Search the data for the word "毛泽东思想" and copy every line where it occurs.

Entries taken from a collection:
»»

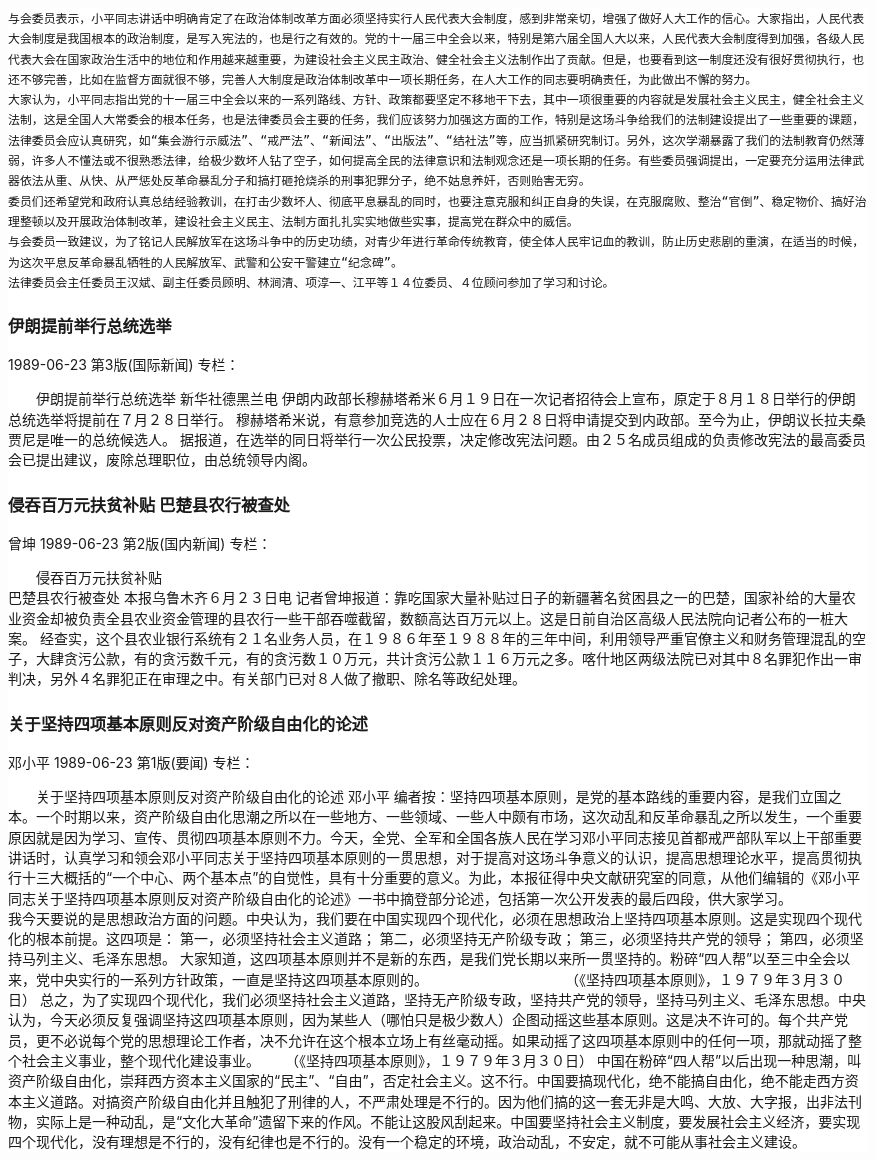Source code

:     与会委员表示，小平同志讲话中明确肯定了在政治体制改革方面必须坚持实行人民代表大会制度，感到非常亲切，增强了做好人大工作的信心。大家指出，人民代表大会制度是我国根本的政治制度，是写入宪法的，也是行之有效的。党的十一届三中全会以来，特别是第六届全国人大以来，人民代表大会制度得到加强，各级人民代表大会在国家政治生活中的地位和作用越来越重要，为建设社会主义民主政治、健全社会主义法制作出了贡献。但是，也要看到这一制度还没有很好贯彻执行，也还不够完善，比如在监督方面就很不够，完善人大制度是政治体制改革中一项长期任务，在人大工作的同志要明确责任，为此做出不懈的努力。
    大家认为，小平同志指出党的十一届三中全会以来的一系列路线、方针、政策都要坚定不移地干下去，其中一项很重要的内容就是发展社会主义民主，健全社会主义法制，这是全国人大常委会的根本任务，也是法律委员会主要的任务，我们应该努力加强这方面的工作，特别是这场斗争给我们的法制建设提出了一些重要的课题，法律委员会应认真研究，如“集会游行示威法”、“戒严法”、“新闻法”、“出版法”、“结社法”等，应当抓紧研究制订。另外，这次学潮暴露了我们的法制教育仍然薄弱，许多人不懂法或不很熟悉法律，给极少数坏人钻了空子，如何提高全民的法律意识和法制观念还是一项长期的任务。有些委员强调提出，一定要充分运用法律武器依法从重、从快、从严惩处反革命暴乱分子和搞打砸抢烧杀的刑事犯罪分子，绝不姑息养奸，否则贻害无穷。
    委员们还希望党和政府认真总结经验教训，在打击少数坏人、彻底平息暴乱的同时，也要注意克服和纠正自身的失误，在克服腐败、整治“官倒”、稳定物价、搞好治理整顿以及开展政治体制改革，建设社会主义民主、法制方面扎扎实实地做些实事，提高党在群众中的威信。
    与会委员一致建议，为了铭记人民解放军在这场斗争中的历史功绩，对青少年进行革命传统教育，使全体人民牢记血的教训，防止历史悲剧的重演，在适当的时候，为这次平息反革命暴乱牺牲的人民解放军、武警和公安干警建立“纪念碑”。
    法律委员会主任委员王汉斌、副主任委员顾明、林涧清、项淳一、江平等１４位委员、４位顾问参加了学习和讨论。


### 伊朗提前举行总统选举

1989-06-23
第3版(国际新闻)
专栏：

　　伊朗提前举行总统选举
    新华社德黑兰电  伊朗内政部长穆赫塔希米６月１９日在一次记者招待会上宣布，原定于８月１８日举行的伊朗总统选举将提前在７月２８日举行。
    穆赫塔希米说，有意参加竞选的人士应在６月２８日将申请提交到内政部。至今为止，伊朗议长拉夫桑贾尼是唯一的总统候选人。
    据报道，在选举的同日将举行一次公民投票，决定修改宪法问题。由２５名成员组成的负责修改宪法的最高委员会已提出建议，废除总理职位，由总统领导内阁。


### 侵吞百万元扶贫补贴  巴楚县农行被查处
曾坤
1989-06-23
第2版(国内新闻)
专栏：

　　侵吞百万元扶贫补贴    
    巴楚县农行被查处
    本报乌鲁木齐６月２３日电  记者曾坤报道：靠吃国家大量补贴过日子的新疆著名贫困县之一的巴楚，国家补给的大量农业资金却被负责全县农业资金管理的县农行一些干部吞噬截留，数额高达百万元以上。这是日前自治区高级人民法院向记者公布的一桩大案。
    经查实，这个县农业银行系统有２１名业务人员，在１９８６年至１９８８年的三年中间，利用领导严重官僚主义和财务管理混乱的空子，大肆贪污公款，有的贪污数千元，有的贪污数１０万元，共计贪污公款１１６万元之多。喀什地区两级法院已对其中８名罪犯作出一审判决，另外４名罪犯正在审理之中。有关部门已对８人做了撤职、除名等政纪处理。


### 关于坚持四项基本原则反对资产阶级自由化的论述
邓小平
1989-06-23
第1版(要闻)
专栏：

　　关于坚持四项基本原则反对资产阶级自由化的论述
    邓小平
    编者按：坚持四项基本原则，是党的基本路线的重要内容，是我们立国之本。一个时期以来，资产阶级自由化思潮之所以在一些地方、一些领域、一些人中颇有市场，这次动乱和反革命暴乱之所以发生，一个重要原因就是因为学习、宣传、贯彻四项基本原则不力。今天，全党、全军和全国各族人民在学习邓小平同志接见首都戒严部队军以上干部重要讲话时，认真学习和领会邓小平同志关于坚持四项基本原则的一贯思想，对于提高对这场斗争意义的认识，提高思想理论水平，提高贯彻执行十三大概括的“一个中心、两个基本点”的自觉性，具有十分重要的意义。为此，本报征得中央文献研究室的同意，从他们编辑的《邓小平同志关于坚持四项基本原则反对资产阶级自由化的论述》一书中摘登部分论述，包括第一次公开发表的最后四段，供大家学习。　　　　　　　　　　　　　　　　　
    我今天要说的是思想政治方面的问题。中央认为，我们要在中国实现四个现代化，必须在思想政治上坚持四项基本原则。这是实现四个现代化的根本前提。这四项是：
    第一，必须坚持社会主义道路；
    第二，必须坚持无产阶级专政；
    第三，必须坚持共产党的领导；
    第四，必须坚持马列主义、毛泽东思想。
    大家知道，这四项基本原则并不是新的东西，是我们党长期以来所一贯坚持的。粉碎“四人帮”以至三中全会以来，党中央实行的一系列方针政策，一直是坚持这四项基本原则的。
    　　　　　　　　　　（《坚持四项基本原则》，１９７９年３月３０日）
    总之，为了实现四个现代化，我们必须坚持社会主义道路，坚持无产阶级专政，坚持共产党的领导，坚持马列主义、毛泽东思想。中央认为，今天必须反复强调坚持这四项基本原则，因为某些人（哪怕只是极少数人）企图动摇这些基本原则。这是决不许可的。每个共产党员，更不必说每个党的思想理论工作者，决不允许在这个根本立场上有丝毫动摇。如果动摇了这四项基本原则中的任何一项，那就动摇了整个社会主义事业，整个现代化建设事业。
　　（《坚持四项基本原则》，１９７９年３月３０日）
    中国在粉碎“四人帮”以后出现一种思潮，叫资产阶级自由化，崇拜西方资本主义国家的“民主”、“自由”，否定社会主义。这不行。中国要搞现代化，绝不能搞自由化，绝不能走西方资本主义道路。对搞资产阶级自由化并且触犯了刑律的人，不严肃处理是不行的。因为他们搞的这一套无非是大鸣、大放、大字报，出非法刊物，实际上是一种动乱，是“文化大革命”遗留下来的作风。不能让这股风刮起来。中国要坚持社会主义制度，要发展社会主义经济，要实现四个现代化，没有理想是不行的，没有纪律也是不行的。没有一个稳定的环境，政治动乱，不安定，就不可能从事社会主义建设。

««

__OUTPUT FOR THIS TASK__:
    第四，必须坚持马列主义、毛泽东思想。
    总之，为了实现四个现代化，我们必须坚持社会主义道路，坚持无产阶级专政，坚持共产党的领导，坚持马列主义、毛泽东思想。中央认为，今天必须反复强调坚持这四项基本原则，因为某些人（哪怕只是极少数人）企图动摇这些基本原则。这是决不许可的。每个共产党员，更不必说每个党的思想理论工作者，决不允许在这个根本立场上有丝毫动摇。如果动摇了这四项基本原则中的任何一项，那就动摇了整个社会主义事业，整个现代化建设事业。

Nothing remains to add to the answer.